Chronic traumatic encephalopathy, the neurodegenerative disease often found in people who have sustained repetitive head trauma, is currently only diagnosable after death. Aethlon Medical’s Exosome Sciences is teeing up for a study to validate a biomarker candidate as a way to detect and monitor CTE in living individuals.
The study, which will begin in the second quarter, will bridge up to 200 former professional football players and clinical investigators at multiple sites in the U.S., according to a statement. It aims to further validate plasma exosomal tau, or TauSome, as a biomarker for CTE.
While the study will look at former football players, CTE is also commonly found in boxers and players of other contact sports, such as ice hockey.
"Validating plasma exosomal tau as the basis for a noninvasive test to detect and monitor CTE in living individuals will expand significantly the body of clinical data available for analysis and may provide a starting point for early intervention,” said Dr. Kendall Van Keuren-Jensen, co-director of the Translational Genomics Research Institute's Center for Noninvasive Diagnostics in Phoenix, who will serve as the principal investigator.

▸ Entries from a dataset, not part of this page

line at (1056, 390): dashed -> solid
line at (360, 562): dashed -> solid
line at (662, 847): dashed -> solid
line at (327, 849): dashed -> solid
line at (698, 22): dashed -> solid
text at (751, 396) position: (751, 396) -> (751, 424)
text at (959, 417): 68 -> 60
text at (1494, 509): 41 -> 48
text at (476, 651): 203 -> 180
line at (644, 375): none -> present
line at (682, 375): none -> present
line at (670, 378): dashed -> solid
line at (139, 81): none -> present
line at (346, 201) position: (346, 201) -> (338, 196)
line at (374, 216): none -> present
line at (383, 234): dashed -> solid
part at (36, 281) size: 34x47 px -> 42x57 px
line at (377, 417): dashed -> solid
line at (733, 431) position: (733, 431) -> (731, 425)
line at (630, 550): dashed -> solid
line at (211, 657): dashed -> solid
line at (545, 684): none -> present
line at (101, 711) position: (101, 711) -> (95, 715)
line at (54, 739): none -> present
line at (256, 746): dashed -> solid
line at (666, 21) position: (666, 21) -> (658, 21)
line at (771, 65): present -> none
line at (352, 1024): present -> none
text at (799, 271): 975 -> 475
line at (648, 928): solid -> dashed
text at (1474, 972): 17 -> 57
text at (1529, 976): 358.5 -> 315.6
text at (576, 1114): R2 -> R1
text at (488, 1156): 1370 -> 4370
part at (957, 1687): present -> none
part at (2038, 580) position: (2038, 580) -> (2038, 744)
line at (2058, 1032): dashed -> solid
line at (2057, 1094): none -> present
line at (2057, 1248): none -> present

Boston University’s CTE Center handled a previous study of TauSome, which examined 78 former NFL players and 16 former athletes who played non-contact sports. The researchers found that the NFL group had “significantly elevated” levels of TauSome compared to the control group, and that higher TauSome levels in the NFL players correlated with worse performance on memory and psychomotor speed tests.
The findings, published in the Journal of Alzheimer’s Disease, led the team to conclude that TauSome levels in blood plasma could serve as an accurate and noninvasive CTE biomarker.
"Our goal is to collect further evidence that supports the possibility that CTE can be diagnosed in the living,” said Jim Joyce, Aethlon CEO and founder of Exosome Sciences. “If the studies are successful, the door then opens for therapeutic candidates to be tested against this horrific disease that has impacted the lives of former players and their families.”
Beyond CTE, the Exosome researchers plan to explore the use of TauSome plasma levels to detect and monitor other neurological diseases, such as Alzheimer’s.